Single Cell Profiling in the Sox10Dom Hirschsprung Mouse Implicates Hox Genes in Enteric Neuron Trajectory Allocation

Enteric nervous system (ENS) development requires migration, proliferation, and neuronal diversification of progenitors to achieve normal gastrointestinal motility. Sox10 deficits disrupt the ratios of mature enteric neuron subtypes. How Sox10 deficiency alters the proportions of neuronal subtypes is still being determined. Sox10's prominent expression in neural crest-derived enteric progenitors and lack of this gene in enteric neurons led us to investigate how Sox10 effects in early enteric progenitors could alter neuronal allocation.
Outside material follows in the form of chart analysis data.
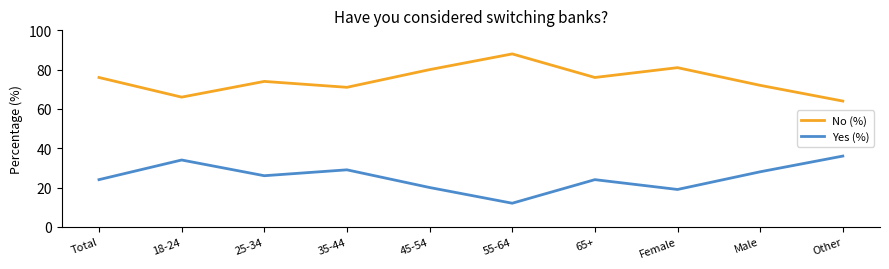

Which label corresponds to the smallest value in the chart?

55-64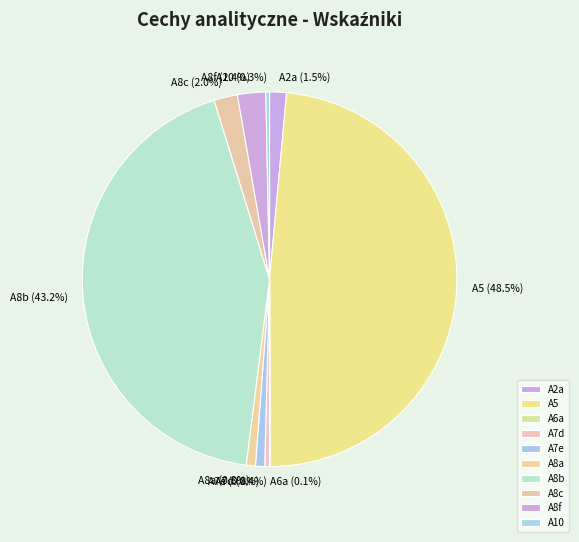

Which has a higher value, A8b or A2a?

A8b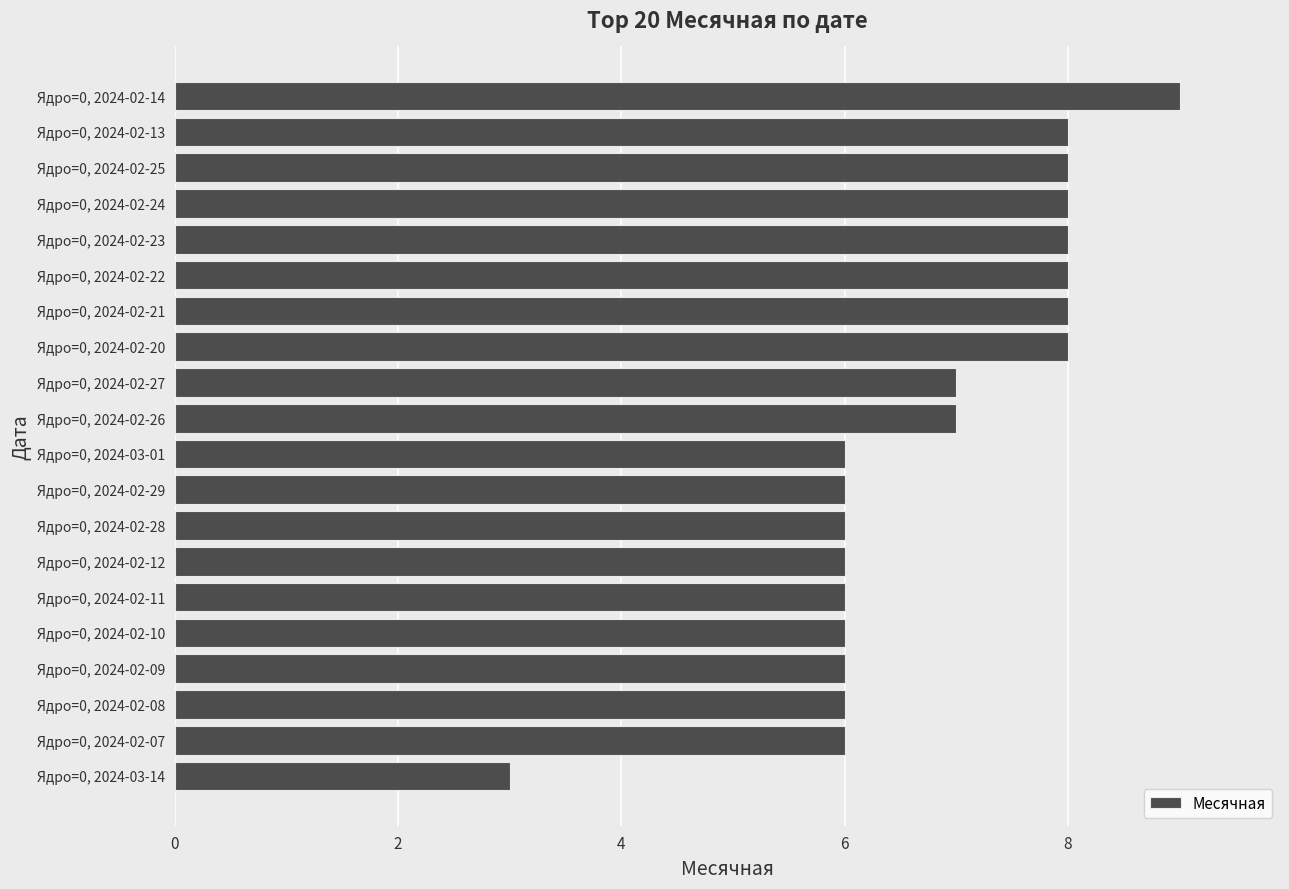

The value at Ядро=0, 2024-02-08 is 6. True or false?

True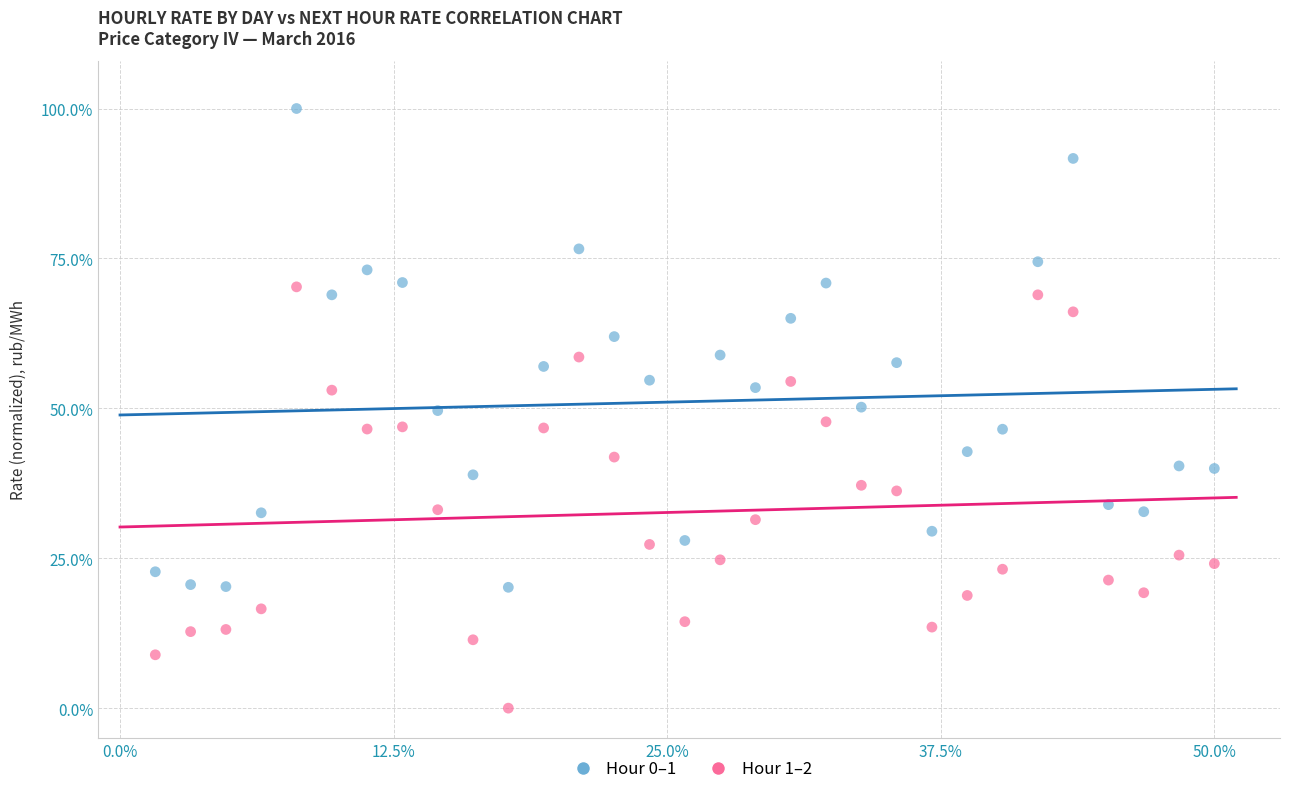

Across all data points, what is the range of X values (max minus min)?

48.4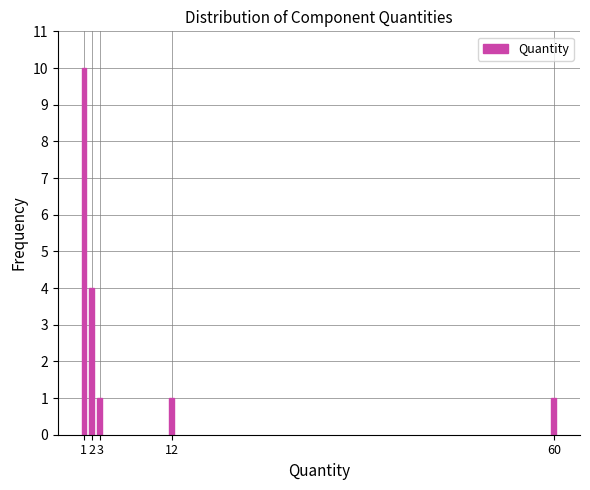

Reading left to right, what are all the values shown in this chart?

1=10	2=4	3=1	12=1	60=1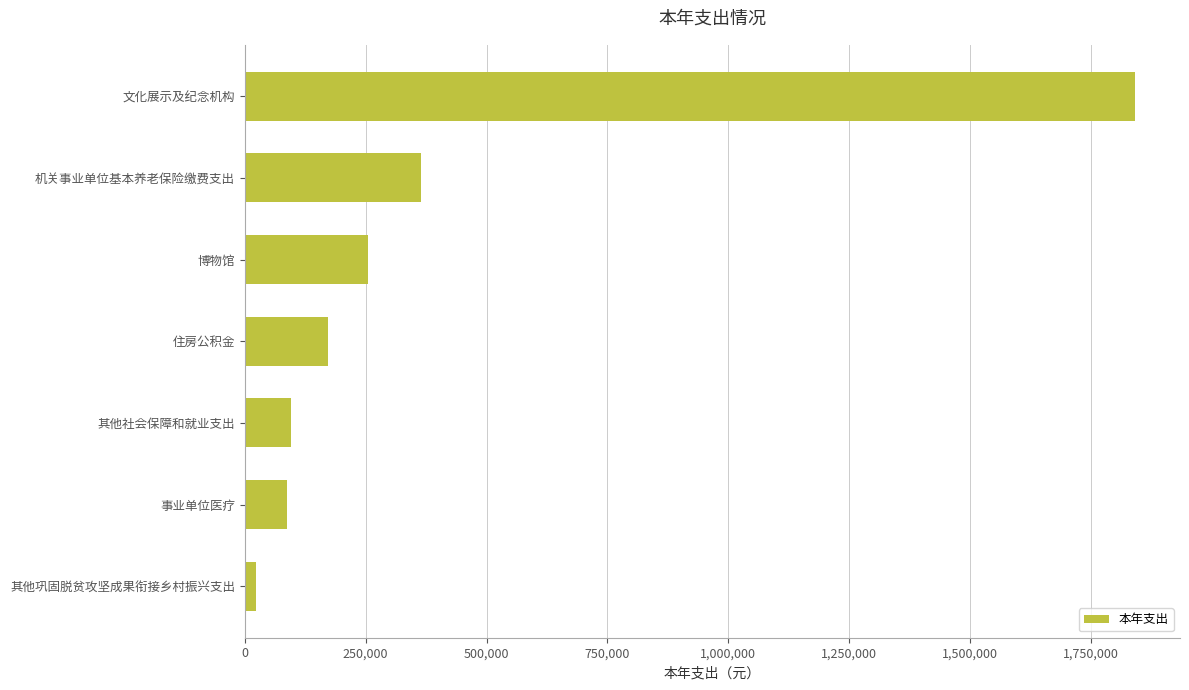

Reading top to bottom, transcribe all the data shown in this chart.

1841974.8	365477.3	254251.0	171187.0	95425.0	86649.8	24080.0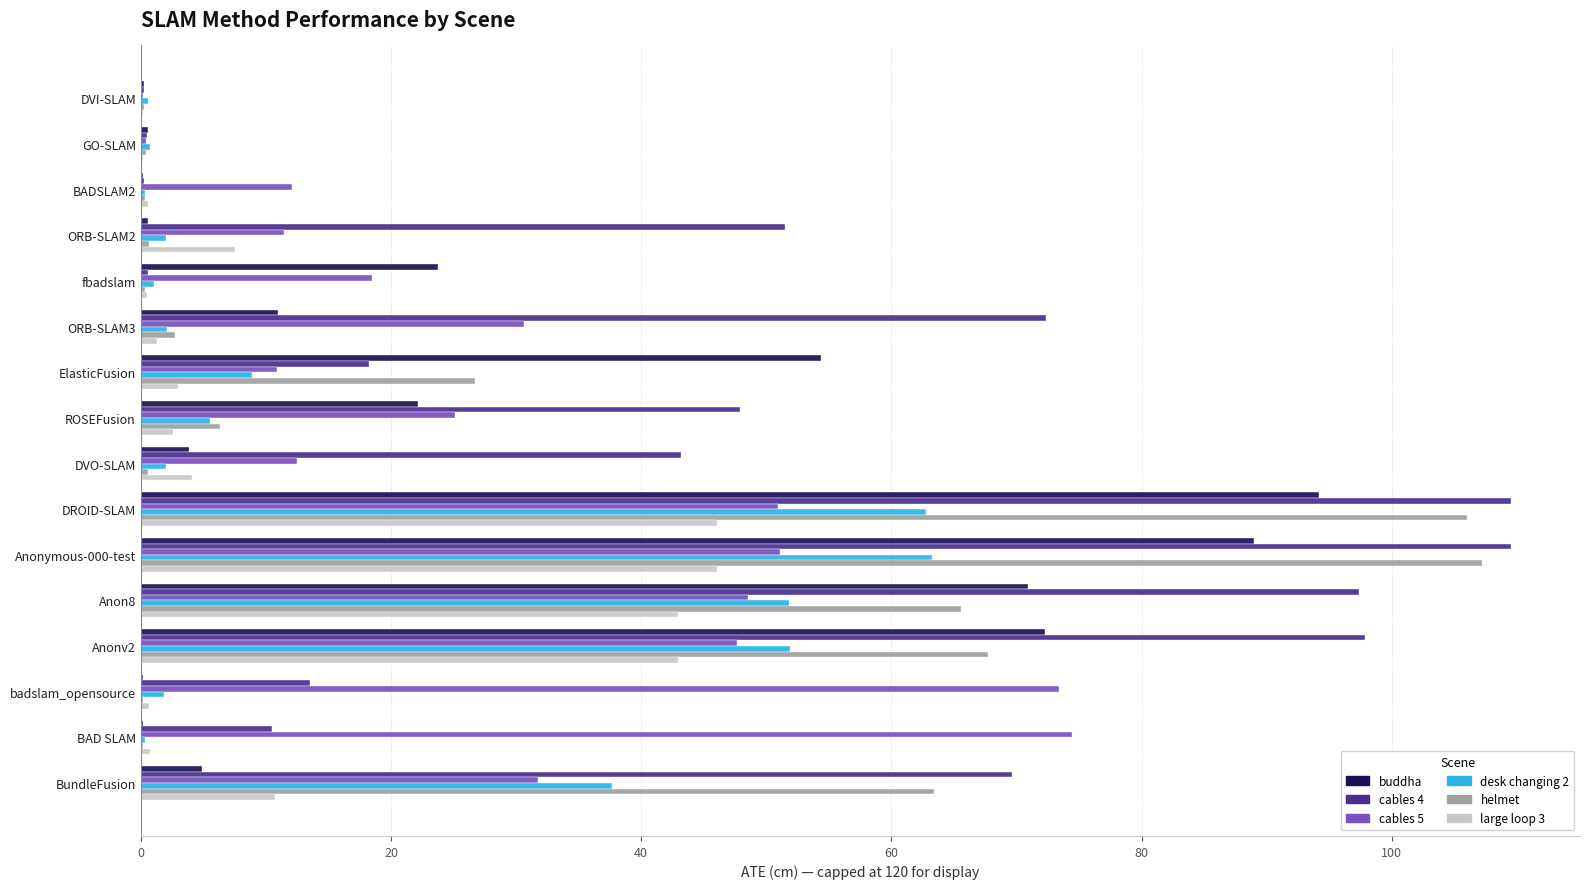

The value of large loop 3 at Anonv2 is 23.1. True or false?

False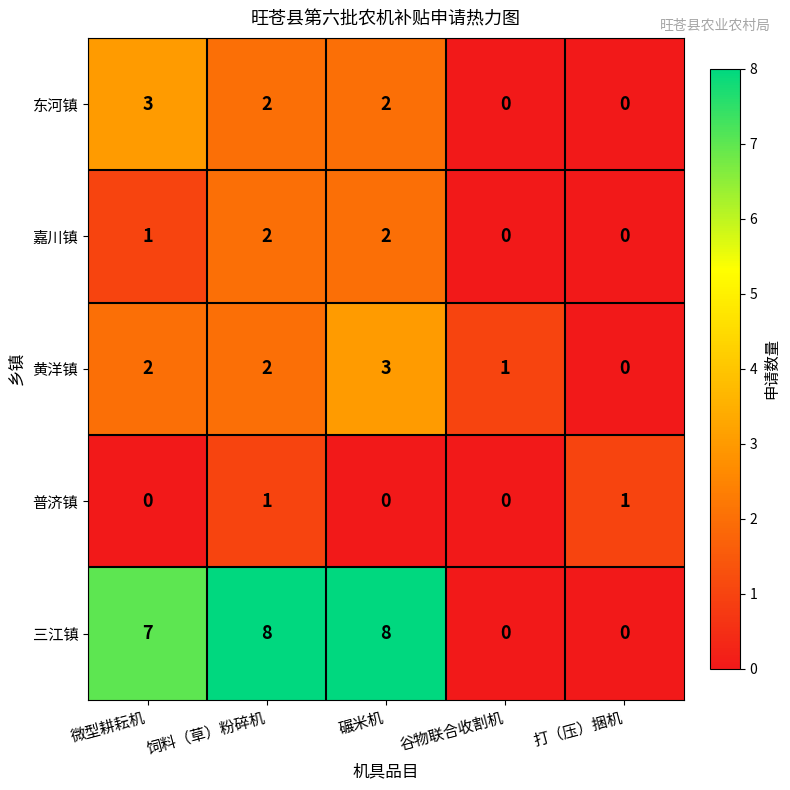

How many distinct data groups are displayed?

5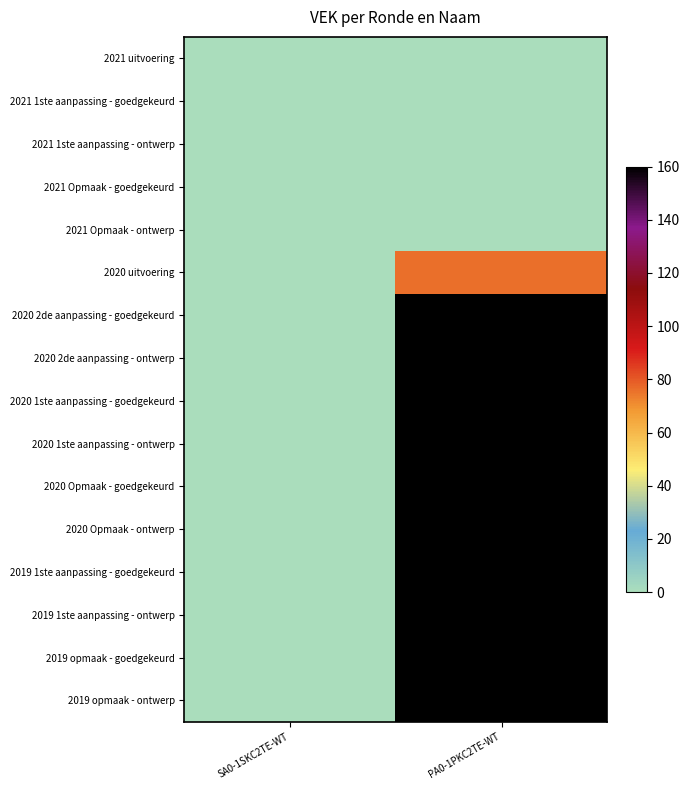

Reading right to left, what are all the values shown in this chart?

2021 uitvoering: PA0-1PKC2TE-WT=0	SA0-1SKC2TE-WT=0
2021 1ste aanpassing - goedgekeurd: PA0-1PKC2TE-WT=0	SA0-1SKC2TE-WT=0
2021 1ste aanpassing - ontwerp: PA0-1PKC2TE-WT=0	SA0-1SKC2TE-WT=0
2021 Opmaak - goedgekeurd: PA0-1PKC2TE-WT=0	SA0-1SKC2TE-WT=0
2021 Opmaak - ontwerp: PA0-1PKC2TE-WT=0	SA0-1SKC2TE-WT=0
2020 uitvoering: PA0-1PKC2TE-WT=76	SA0-1SKC2TE-WT=0
2020 2de aanpassing - goedgekeurd: PA0-1PKC2TE-WT=160	SA0-1SKC2TE-WT=0
2020 2de aanpassing - ontwerp: PA0-1PKC2TE-WT=160	SA0-1SKC2TE-WT=0
2020 1ste aanpassing - goedgekeurd: PA0-1PKC2TE-WT=160	SA0-1SKC2TE-WT=0
2020 1ste aanpassing - ontwerp: PA0-1PKC2TE-WT=160	SA0-1SKC2TE-WT=0
2020 Opmaak - goedgekeurd: PA0-1PKC2TE-WT=160	SA0-1SKC2TE-WT=0
2020 Opmaak - ontwerp: PA0-1PKC2TE-WT=160	SA0-1SKC2TE-WT=0
2019 1ste aanpassing - goedgekeurd: PA0-1PKC2TE-WT=160	SA0-1SKC2TE-WT=0
2019 1ste aanpassing - ontwerp: PA0-1PKC2TE-WT=160	SA0-1SKC2TE-WT=0
2019 opmaak - goedgekeurd: PA0-1PKC2TE-WT=160	SA0-1SKC2TE-WT=0
2019 opmaak - ontwerp: PA0-1PKC2TE-WT=160	SA0-1SKC2TE-WT=0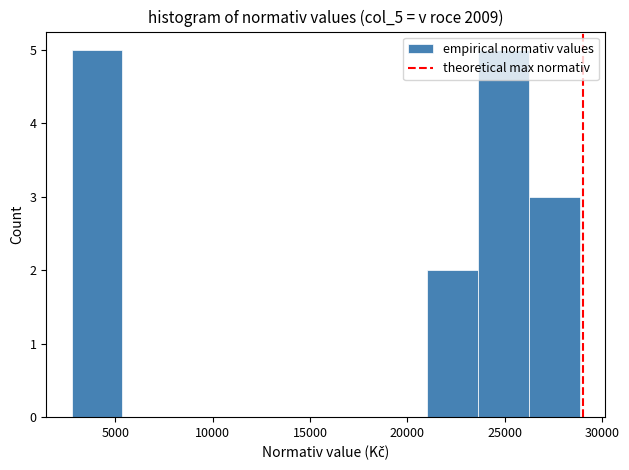

Reading left to right, list every bar in this chart as the range it spans on the x-axis followed by its height. Neither the bar edges nor the heights are printed on the chart, so give them approximately, as read against the axes.

3000 to 5500: 5
5500 to 8000: 0
8000 to 10500: 0
10500 to 13000: 0
13000 to 16000: 0
16000 to 18500: 0
18500 to 21000: 0
21000 to 23500: 2
23500 to 26000: 5
26000 to 29000: 3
To explore this further, enteric progenitors, developing neurons, and enteric glia were isolated from Sox10+/+ and Sox10Dom/+ littermates at 15.5 days post-coitus based on dual Sox10-H2BVenus and Phox2b-H2BCerulean transgene expression for single-cell RNA sequencing (scRNA-seq). The data was processed in R to identify cell-specific markers, differentially expressed genes, biological processes associated with gene ontology, cell fate trajectories, and gene regulatory network activity between genotypes. Hybridization chain reaction (HCR) validated expression changes detected in scRNA-seq. Overall design: Myenteric neurons and glia were isolated from Phox2b-CFP, Sox10-YFP fetal intestine expressing Sox10Dom/+ Or Sox10+/+. The whole fetal intestine was dissociated, and single cells were isolated via FACS for single-cell encapsulation using 10X encapsulation methods. DNA libraries were generated and processed for next-generation sequencing.